Draining Conical Reservoir Water is flowing at the rate of 50 \(\mathrm{m}^{3} / \mathrm{min}\) from a concrete conical reservoir (vertex down) of base radius 45 \(\mathrm{m}\) and height 6 \(\mathrm{m} .\) (a) How fast is the water level falling when the water is 5 \(\mathrm{m}\) deep? (b) How fast is the radius of the water's surface changing at that moment? Give your answer in \(\mathrm{cm} / \mathrm{min.}\)

Short answer

When the water is 5m deep, the water level is falling at a rate of 0.241m/min and the radius of the water's surface is decreasing at a rate of 18.1 cm/min.

Step-by-step solution

Step 1:Write down known values and sketch the situation

First, define the given values and visualize the problem in a sketch. Here, the volume of water leaving the reservoir is given as -50 m^3/min (negative because it's draining), the base radius of the reservoir is 45m, its height is 6m. Let's denote the radius and height of the water in the reservoir at any time t by r(t) and h(t) respectively.

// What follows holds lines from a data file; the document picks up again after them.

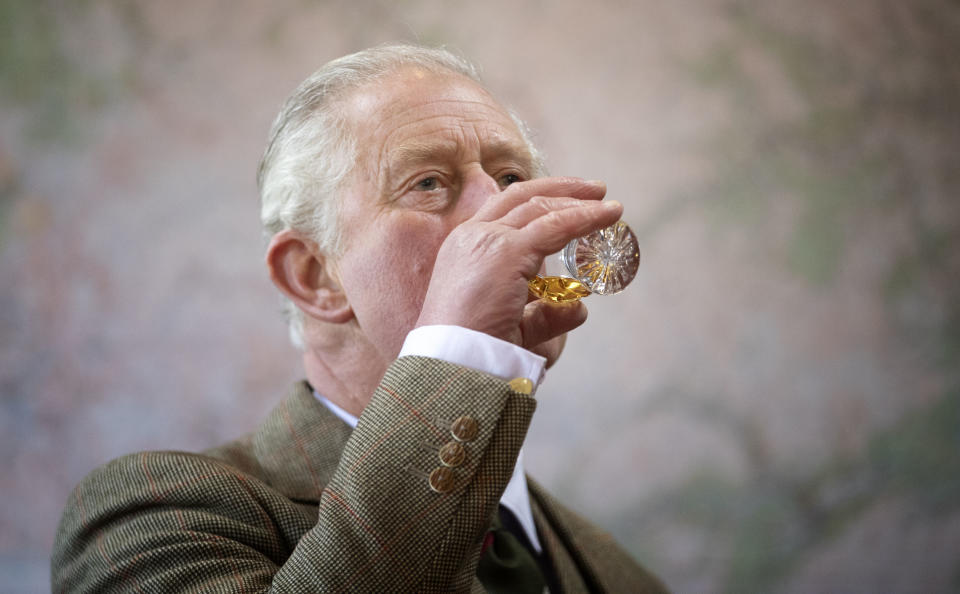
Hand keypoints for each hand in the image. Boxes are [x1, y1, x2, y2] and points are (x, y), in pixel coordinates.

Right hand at [415, 177, 621, 360]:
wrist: (453, 364)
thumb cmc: (477, 352)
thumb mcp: (515, 325)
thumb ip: (544, 313)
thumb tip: (580, 307)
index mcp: (464, 248)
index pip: (504, 209)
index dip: (539, 199)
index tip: (570, 200)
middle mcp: (471, 236)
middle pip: (520, 197)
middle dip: (561, 189)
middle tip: (596, 190)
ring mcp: (487, 240)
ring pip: (539, 208)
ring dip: (578, 202)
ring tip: (609, 205)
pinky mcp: (506, 252)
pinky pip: (555, 226)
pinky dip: (584, 218)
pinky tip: (607, 216)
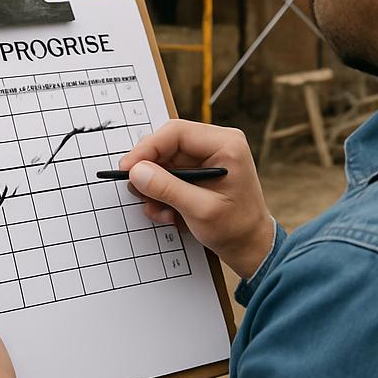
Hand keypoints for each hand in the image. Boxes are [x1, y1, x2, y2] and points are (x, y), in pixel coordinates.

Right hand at [120, 120, 274, 278]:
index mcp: (226, 144)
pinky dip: (162, 193)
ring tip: (161, 212)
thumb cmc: (236, 228)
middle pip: (167, 145)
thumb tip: (136, 171)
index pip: (176, 132)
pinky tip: (170, 213)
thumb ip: (167, 189)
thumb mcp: (200, 210)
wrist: (250, 245)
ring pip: (164, 161)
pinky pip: (169, 173)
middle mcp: (216, 144)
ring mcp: (206, 156)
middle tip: (137, 193)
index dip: (147, 148)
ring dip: (155, 187)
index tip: (127, 168)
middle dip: (150, 171)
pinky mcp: (198, 170)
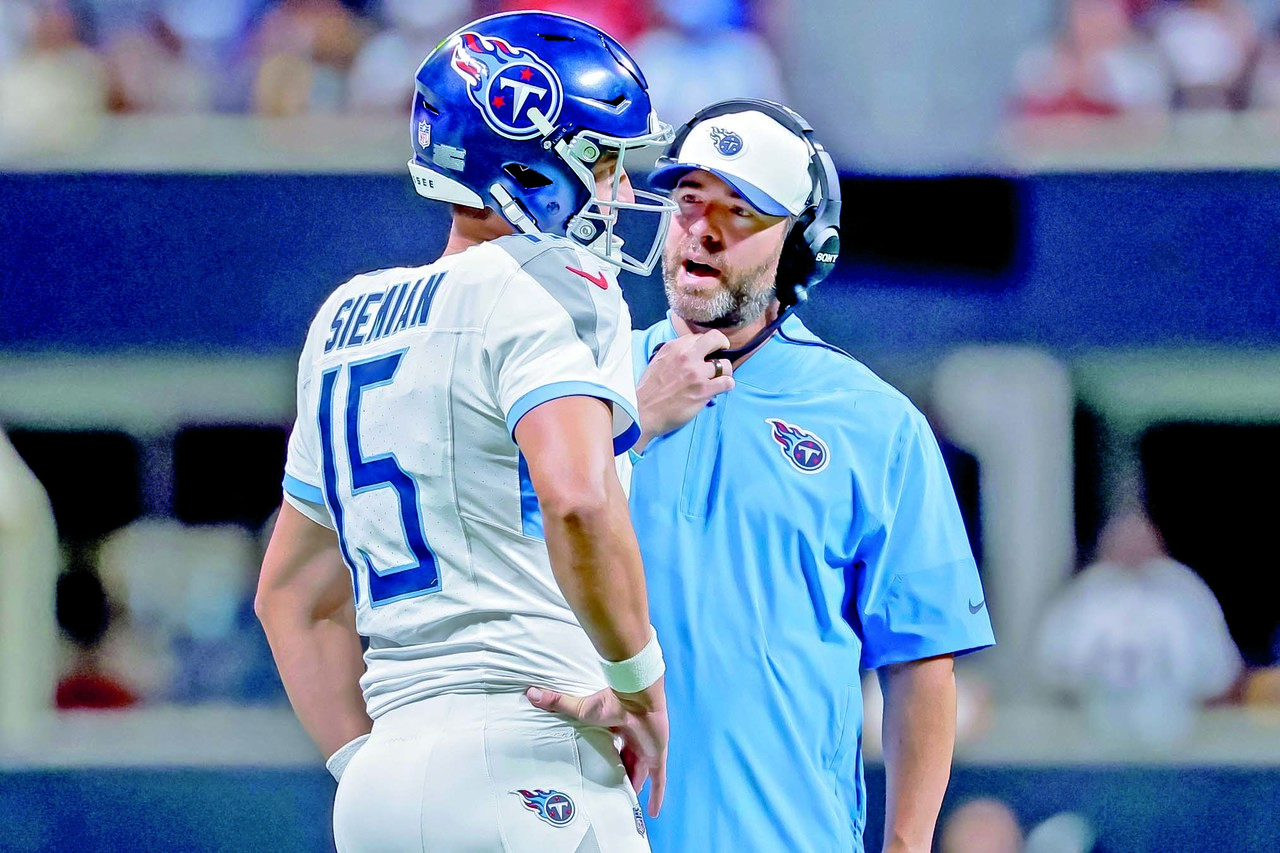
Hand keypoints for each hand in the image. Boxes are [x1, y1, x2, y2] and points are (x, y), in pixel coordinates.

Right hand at [525, 679, 668, 816]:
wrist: (637, 697)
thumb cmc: (611, 701)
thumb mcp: (581, 709)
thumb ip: (558, 703)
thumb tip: (531, 693)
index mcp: (619, 727)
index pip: (615, 746)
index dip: (610, 757)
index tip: (601, 768)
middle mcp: (635, 738)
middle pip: (629, 761)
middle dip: (622, 774)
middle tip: (612, 790)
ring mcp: (647, 748)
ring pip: (642, 773)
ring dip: (635, 786)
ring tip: (625, 803)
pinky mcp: (657, 757)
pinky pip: (658, 781)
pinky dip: (657, 796)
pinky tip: (653, 812)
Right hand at [636, 331, 734, 447]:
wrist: (642, 411)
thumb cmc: (648, 390)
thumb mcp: (658, 361)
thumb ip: (674, 354)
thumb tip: (690, 352)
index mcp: (674, 347)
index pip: (698, 336)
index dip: (705, 344)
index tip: (706, 351)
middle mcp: (686, 356)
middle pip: (716, 338)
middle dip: (722, 344)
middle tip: (721, 353)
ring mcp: (696, 373)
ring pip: (725, 364)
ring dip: (725, 372)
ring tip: (719, 379)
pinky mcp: (703, 390)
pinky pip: (727, 382)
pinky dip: (727, 385)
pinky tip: (720, 389)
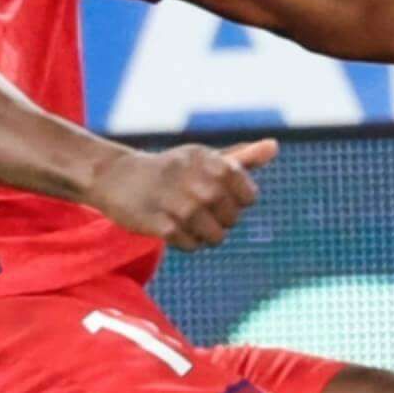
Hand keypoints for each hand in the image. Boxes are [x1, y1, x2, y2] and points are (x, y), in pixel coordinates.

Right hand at [97, 136, 274, 245]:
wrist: (118, 177)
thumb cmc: (171, 169)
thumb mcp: (205, 158)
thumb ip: (243, 157)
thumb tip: (275, 146)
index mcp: (215, 163)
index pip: (249, 197)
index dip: (233, 200)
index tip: (212, 191)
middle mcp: (201, 182)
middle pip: (233, 220)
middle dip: (217, 218)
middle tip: (192, 204)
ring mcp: (181, 205)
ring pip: (216, 237)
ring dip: (201, 233)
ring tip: (182, 216)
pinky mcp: (162, 226)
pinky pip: (193, 246)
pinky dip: (185, 241)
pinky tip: (168, 224)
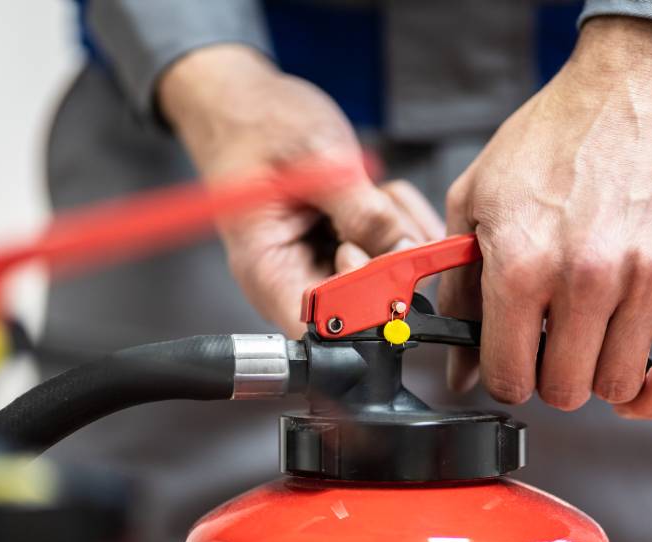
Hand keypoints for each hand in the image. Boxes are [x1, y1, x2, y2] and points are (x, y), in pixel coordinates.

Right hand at [158, 45, 442, 334]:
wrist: (249, 102)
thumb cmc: (259, 125)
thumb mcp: (315, 160)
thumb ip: (360, 210)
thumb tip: (402, 250)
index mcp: (269, 270)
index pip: (323, 329)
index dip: (364, 307)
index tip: (381, 258)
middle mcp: (296, 278)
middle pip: (364, 308)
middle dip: (390, 257)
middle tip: (378, 204)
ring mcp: (325, 265)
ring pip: (391, 277)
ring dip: (398, 231)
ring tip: (370, 189)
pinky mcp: (348, 247)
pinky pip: (396, 250)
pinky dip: (400, 218)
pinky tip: (375, 190)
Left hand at [439, 17, 651, 418]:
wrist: (651, 78)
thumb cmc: (558, 134)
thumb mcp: (478, 196)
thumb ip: (460, 286)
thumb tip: (457, 369)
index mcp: (522, 260)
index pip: (506, 374)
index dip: (505, 378)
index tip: (514, 365)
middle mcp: (585, 276)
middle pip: (564, 389)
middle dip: (553, 378)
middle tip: (557, 345)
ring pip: (619, 385)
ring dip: (603, 376)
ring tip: (598, 340)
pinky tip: (641, 385)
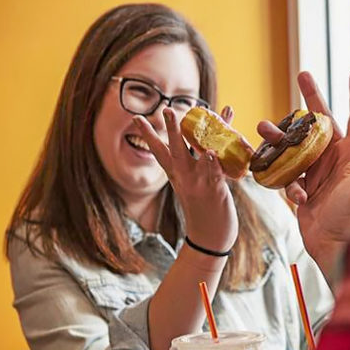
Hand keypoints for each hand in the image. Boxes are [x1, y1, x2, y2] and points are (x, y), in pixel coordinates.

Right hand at [135, 106, 237, 252]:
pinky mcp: (214, 191)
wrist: (209, 240)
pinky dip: (211, 162)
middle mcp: (184, 177)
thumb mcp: (194, 186)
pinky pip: (212, 173)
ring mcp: (197, 184)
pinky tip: (210, 152)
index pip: (159, 151)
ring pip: (192, 155)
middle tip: (165, 108)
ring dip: (192, 137)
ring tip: (192, 119)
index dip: (148, 134)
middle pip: (174, 148)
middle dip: (170, 128)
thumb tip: (204, 148)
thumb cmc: (205, 211)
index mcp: (177, 175)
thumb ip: (197, 166)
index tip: (135, 117)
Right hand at [258, 72, 349, 269]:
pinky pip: (287, 174)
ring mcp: (318, 173)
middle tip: (302, 74)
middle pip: (321, 121)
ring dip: (279, 136)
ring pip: (296, 145)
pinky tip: (294, 195)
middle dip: (311, 98)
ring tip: (261, 128)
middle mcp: (336, 158)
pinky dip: (284, 180)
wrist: (336, 250)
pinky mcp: (304, 189)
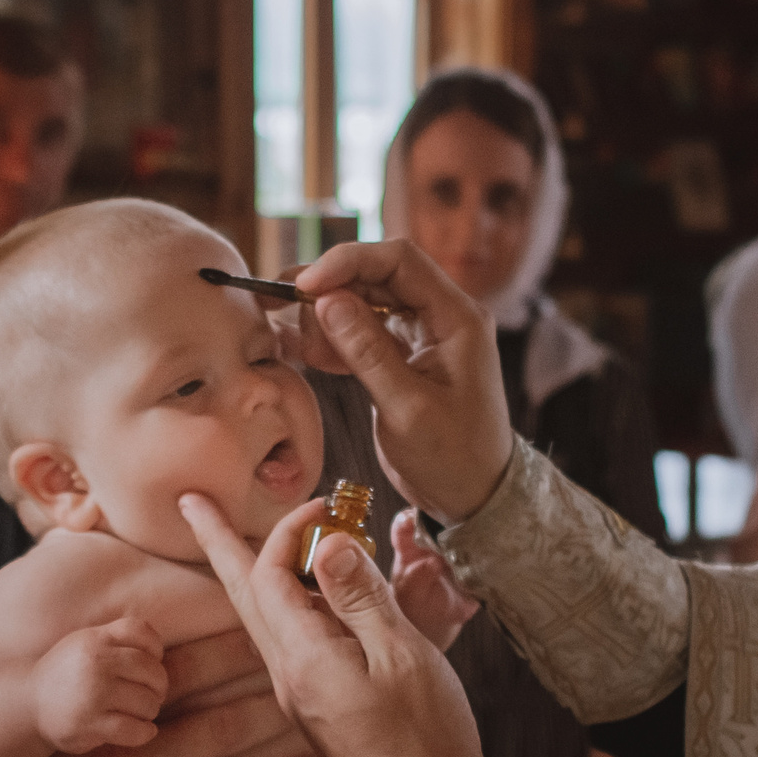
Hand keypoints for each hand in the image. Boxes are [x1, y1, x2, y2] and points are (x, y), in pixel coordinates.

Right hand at [31, 617, 167, 753]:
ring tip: (139, 713)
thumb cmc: (66, 675)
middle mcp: (95, 663)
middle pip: (152, 670)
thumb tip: (159, 654)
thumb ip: (116, 640)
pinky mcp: (89, 724)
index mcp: (95, 639)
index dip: (155, 648)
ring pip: (147, 702)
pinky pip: (134, 729)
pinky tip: (142, 731)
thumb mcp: (85, 644)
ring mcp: (92, 694)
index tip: (151, 664)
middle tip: (151, 696)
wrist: (28, 705)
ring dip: (150, 711)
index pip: (141, 632)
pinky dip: (145, 732)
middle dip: (158, 687)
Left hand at [182, 491, 482, 756]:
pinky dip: (284, 603)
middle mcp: (287, 675)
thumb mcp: (401, 656)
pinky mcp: (316, 705)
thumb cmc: (424, 736)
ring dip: (248, 572)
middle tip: (190, 502)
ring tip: (230, 537)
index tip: (326, 504)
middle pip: (242, 595)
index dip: (289, 530)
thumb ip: (361, 597)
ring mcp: (298, 693)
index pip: (267, 575)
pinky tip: (296, 594)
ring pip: (260, 618)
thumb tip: (328, 543)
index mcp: (303, 658)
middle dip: (217, 544)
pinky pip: (287, 641)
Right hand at [286, 241, 517, 523]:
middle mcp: (441, 316)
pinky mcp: (403, 355)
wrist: (473, 496)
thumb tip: (327, 300)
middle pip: (377, 275)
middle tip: (284, 308)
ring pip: (364, 301)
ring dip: (326, 316)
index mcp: (457, 317)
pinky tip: (308, 354)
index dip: (347, 262)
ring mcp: (422, 334)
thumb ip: (368, 352)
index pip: (399, 261)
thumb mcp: (408, 409)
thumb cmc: (454, 457)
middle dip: (329, 287)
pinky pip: (363, 331)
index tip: (305, 286)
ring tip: (296, 342)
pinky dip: (333, 339)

Write down the volume of a cone

The volume \(V\) of a cone with base radius \(r\) and height \(h\) is given by the formula \(V = 1/3 \pi r^2 h\). The negative rate of change of volume is given, which is \(-dV/dt = 50\) m³/min.

Express r in terms of h

Since we know the reservoir is a cone, the radius and height are proportional. Therefore, r/h would be equivalent to the ratio of base radius over the height of the reservoir, \(r/h = 45/6 = 15/2\). Therefore, r = (15/2)h.

Find dh/dt

Substitute \(r = 15/2 h\) into the volume formula \(V = 1/3 \pi (15/2h)^2 h\) which gives \(V = 175/8 \pi h^3\). Differentiate both sides with respect to \(t\) which gives -50 = 525/8 \pi h^2 dh/dt. Solve for dh/dt when \(h =5\) (i.e., when the water level is 5m deep), which gives \(dh/dt = -0.241\) m/min.

Find dr/dt

Through the relation \(r= 15/2 h\), we find dr/dt = (15/2) dh/dt = -0.181} m/min. To convert it to cm/min, simply multiply it by 100, which gives dr/dt = -18.1 cm/min

Interpreting the result

The negative sign of dh/dt and dr/dt indicates that the water level and the radius of water are both decreasing. Hence, when the water is 5m deep, the water level is falling at a rate of 0.241m/min and the radius of the water surface is decreasing at a rate of 18.1 cm/min.